I adore everything about Laurie Halse Anderson, from her kickass attitude to her uncompromising writing to her posts about weird Scandinavian breakfasts when she’s on vacation and fully embracing the hygge philosophy.
I absolutely loved her book SPEAK, and this more personal, more intense follow up, SHOUT, I loved even more.
SHOUT by Laurie Halse Anderson
Published by: Viking Books for Young Readers
Release Date: March 12, 2019
Genres: Young Adult, Poetry
A searing poetic memoir and call to action from the bestselling and award-winning Laurie Halse Anderson!
Bestselling author Laurie Halse Anderson is known for the unflinching way she writes about, and advocates for, survivors of sexual assault. Now, inspired by her fans and enraged by how little in our culture has changed since her groundbreaking novel Speak was first published twenty years ago, she has written a poetry memoir that is as vulnerable as it is rallying, as timely as it is timeless. In free verse, Anderson shares reflections, rants, and calls to action woven between deeply personal stories from her life that she’s never written about before. Searing and soul-searching, this important memoir is a denouncement of our society’s failures and a love letter to all the people with the courage to say #metoo and #timesup, whether aloud, online, or only in their own hearts. Shout speaks truth to power in a loud, clear voice– and once you hear it, it is impossible to ignore.
I almost cried just from reading the dedication page.
“for the survivors.”
This book may hit a little close to home.
But then, we are all survivors, right? We’ve all survived some kind of hell. Not all of us are brave enough to explore it so thoroughly in our writing and put it on display for others to see, to share, to learn from.
I had no idea before I started reading this book that SPEAK was based on Anderson’s own experience of being raped as a teen. This book, SHOUT, is a response to SPEAK, and it talks a lot about what she went through at the time of her assault and how it shaped her life afterwards.

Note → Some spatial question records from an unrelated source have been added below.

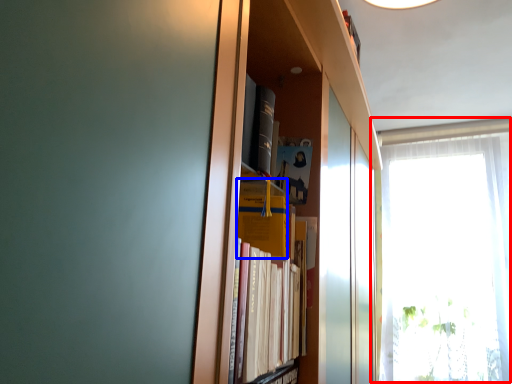
Question: Which point is further to the camera, window (highlighted by a red box) or paperback book (highlighted by a blue box)?

Choices:
 (A) window
 (B) paperback book

Answer: (A)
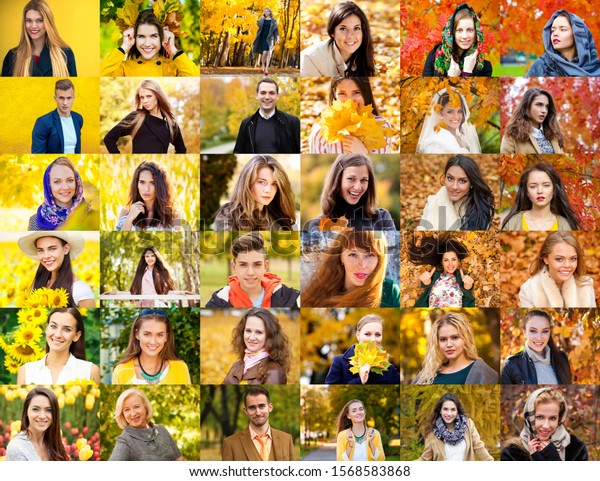
Identify the location of individual pictures on the top row. (35, 25), (145, 45), (266, 34), (343, 38), (462, 36), (565, 32).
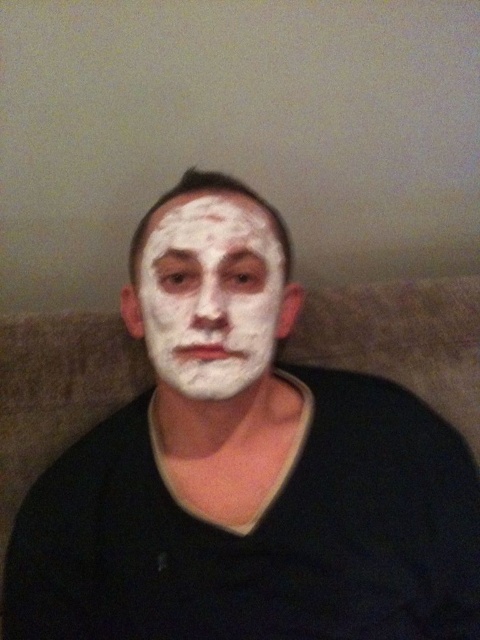
Question: Which point appears closest to the camera in this image?

Choices:
 (A) (460, 451)
 (B) (225, 291)

Answer: (B)

Question: Which point appears farthest from the camera in this image?

Choices:
 (A) (202, 211)
 (B) (262, 321)

Answer: (A)

Question: Is white matte face paint at center to the left of white matte facial mask at center from the viewer's perspective?

Choices:
 (A) yes
 (B) no

Answer: (B)

Question: Does white matte face paint at center have a smaller size compared to white matte facial mask at center?

Choices:
 (A) yes
 (B) no

Answer: (B)

Question: Is white matte face paint at center closer to the viewer compared to white matte facial mask at center?

Choices:
 (A) no
 (B) yes

Answer: (A)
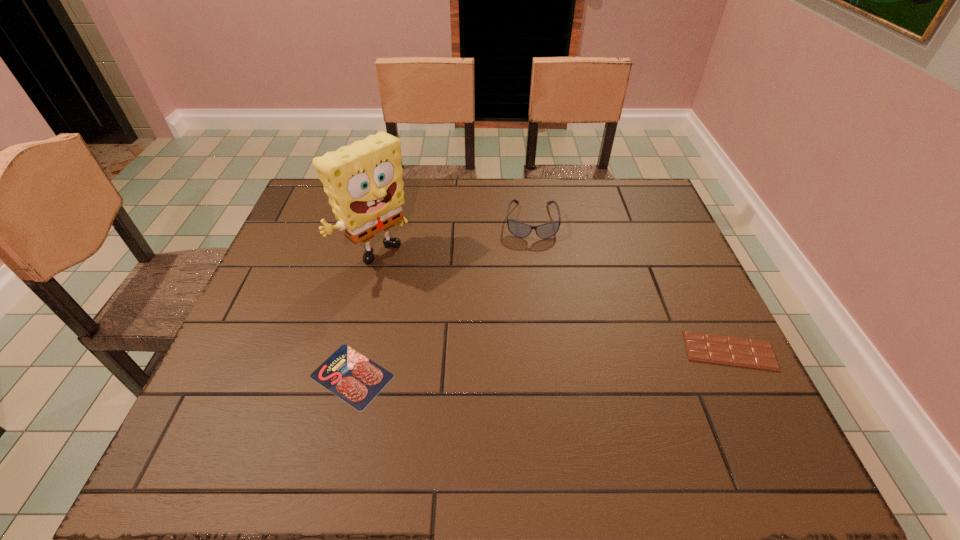
Find the location of a particular element. vacant spot on the desktop that is between the salami and the rightmost object and is positioned on the lenses of the second tallest object is located at coordinates (537, 363).

Find the location of `free spot on the desktop that is between the salami and the rightmost object and is positioned on the face of the tallest object`. free spot on the desktop that is between the salami and the rightmost object and is positioned on the face of the tallest object is located at coordinates (511, 366).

This should give you an idea of how that went:
“…too many grown-ups tell kids to follow
like that’s going to get them somewhere
Auntie Laurie says follow your nightmares instead
cuz when you figure out what’s eating you alive
you can slay it”
Here’s another passage that stopped me in my tracks – probably because it was way too relatable to me.
“…the overlap of my stories and my life
is a garden courtyard, sky-strung with stars
and scars where planets were torn
from their orbits
the courtyard where that stump grows
is surrounded by stone walls
three miles high, carved
with thousands of locked doors
and secrets that bloom open
in the moonlight”
Ouch. Ouch. OUCH.
But don’t get me wrong, this book is not all sadness and pain. There is definitely hope and strength and joy.
I absolutely loved this poem called “yes, please”. I think it should be distributed far and wide to all, especially those confused about consent.
sounds like heaven falling from the sky
yes smells like hot, hot
sweet apple pie
yes dances hip to hip, eye to eye
demands very sober, cuz yes shares this body
with permission only, yes–signed, sealed
deliverance from evil, no sin to be
tempted, but only with yes in the sheets
yes in the backseat, yes to a condom
yes, please go down on me until yes!
because yes is not swipe right, yes is hello
I want to get to know
you because maybe we
might yes, but the dance comes first, yes
the interplay of hey, flirt, hey, the pounding heart
of questioning yeses and not, let’s go
slow revolyestionary notion
that behold, this body and soul
that yes welcomes yes embraces yes
that taste of someone who has proven
of your yes
is worth the questing, slow beckoning
interrogating, interesting, conversating
adventuring yes is ongoing
yes the truest test
the consent of yes is necessary
woman human should read this book.
Young, old, and in-between.
Thank you, Ms. Anderson for having the courage to Shout about this important issue and to share your story with us.